PASSAGE PROVIDED →
..............................

If the outings had a theme, pleasant weather and stunning color would have been this year’s. The mornings were cold, 41 degrees, and waking up snug in our bags we lingered a few moments before rising devising quick action plans in gathering clothes and getting them on. By late morning summer was back on the attack, temperatures rising into the high seventies under the bluest of skies, forcing us out of jackets and long sleeves and into T shirts and applying sun screen.
Bright sunlight illuminated the dying canopy of yellows, reds and oranges that covered the mountain sides; the leaves floating down in small showers lining the roads. There must have been an explosion of wild turkeys in the area. Everyone was reporting sightings of birds all weekend, leisurely feeding on the hillsides or standing out on the road.
Our first stop was the North Branch of the Potomac at sunrise on Friday morning. Hiking up to the upper wire we set up over some pools that in the past have held many large fish. Although the numbers of these large fish have seemed to be on the decline since we have been fishing this area, this is the first year we saw no big fish. I pounded the water with a variety of offerings and after several hours came up empty. The first and only fish I saw caught before lunch was on my way back to the parking lot where Pete Masler was just landing a small brown at the lower wire taken on a #14 Copper John.
Getting back to the parking lot to grill some dogs, we had a brief howdy moment with the group staying in one of the cabins at Savage River outfitters. Then after lunch we spread out between the wires for another go. Comparing notes later, it was apparent that the upper section held a good number of fish in the 7 to 10 inch range, and from at least one comment the San Juan worm was performing well on them.
Quitting around 5pm we headed to Big Run to set up camp before it got too dark. Ken Bowyer, Steve Graves, Steve Fletcher, and Nick Weber later joined campers Tim Bowers, Mike Abramowitz, Will Amland, Pete and Pat Masler, and myself for supper. With tents up, a fire in the hearth, and deer chili simmering in the pot, things got down right festive.

..............................

INFORMATION SUPPLIED →
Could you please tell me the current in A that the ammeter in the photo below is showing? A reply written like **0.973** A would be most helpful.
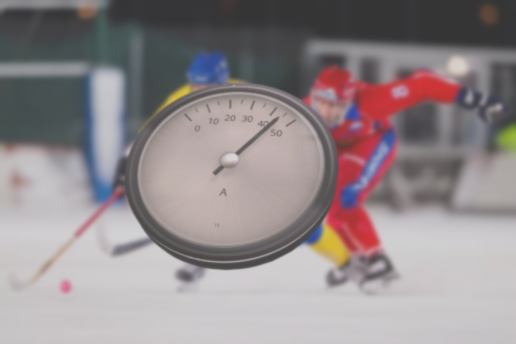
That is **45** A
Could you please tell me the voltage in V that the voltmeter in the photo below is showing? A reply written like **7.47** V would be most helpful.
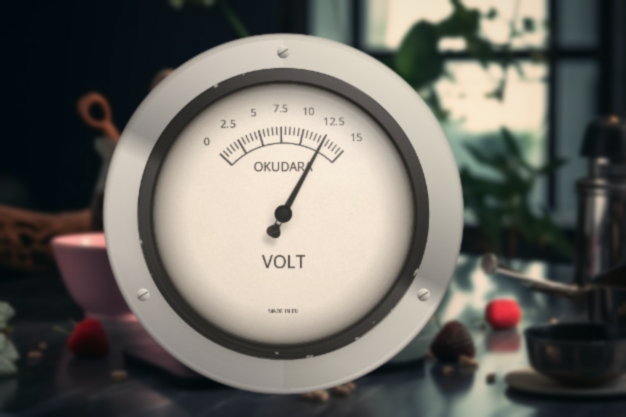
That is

..............................

TASK 1 → List the people who, according to the fishing trip account, later joined the campers for supper at Big Run.
TASK 2 → Edit the fishing trip account from "Bright sunlight illuminated" up to and including "on the road.", replacing "mountain sides" with "ridges".
TASK 3 → Proceed with the fishing trip account, picking up after its last sentence.
The data come from a separate source.

EXERCISE ANSWER 1 → Ken Bowyer, Steve Graves, Steve Fletcher, Nick Weber

EXERCISE ANSWER 2 →
Bright sunlight illuminated the dying canopy of yellows, reds and oranges that covered the ridges; the leaves floating down in small showers lining the roads. There must have been an explosion of wild turkeys in the area. Everyone was reporting sightings of birds all weekend, leisurely feeding on the hillsides or standing out on the road.

EXERCISE ANSWER 3 →
Months ago I promised to show Tim the upper Savage on the next outing. Driving over and parking at the intersection of Savage River and Westernport roads we headed up stream. I had only been there once, but thought I remembered where there were some good stretches of water with a few pools. After an hour of bushwhacking upstream I said “I think we’re almost there”, Tim, sweaty and batting away some brush, said “good!” “I know there has to be some great water at the end of this rainbow to go through all of this”. Ten minutes and several bends in the creek later I said, “Ya know what?”, “I think I’m lost”. “Well not exactly lost, just up a feeder stream and not on the main stem”. Bushwhacking our way back down stream we found the main stem and Tim playing the good sport we continued on. This time it paid off and we found the section of water I was looking for, and while partially choked with leaves it did hold some fish.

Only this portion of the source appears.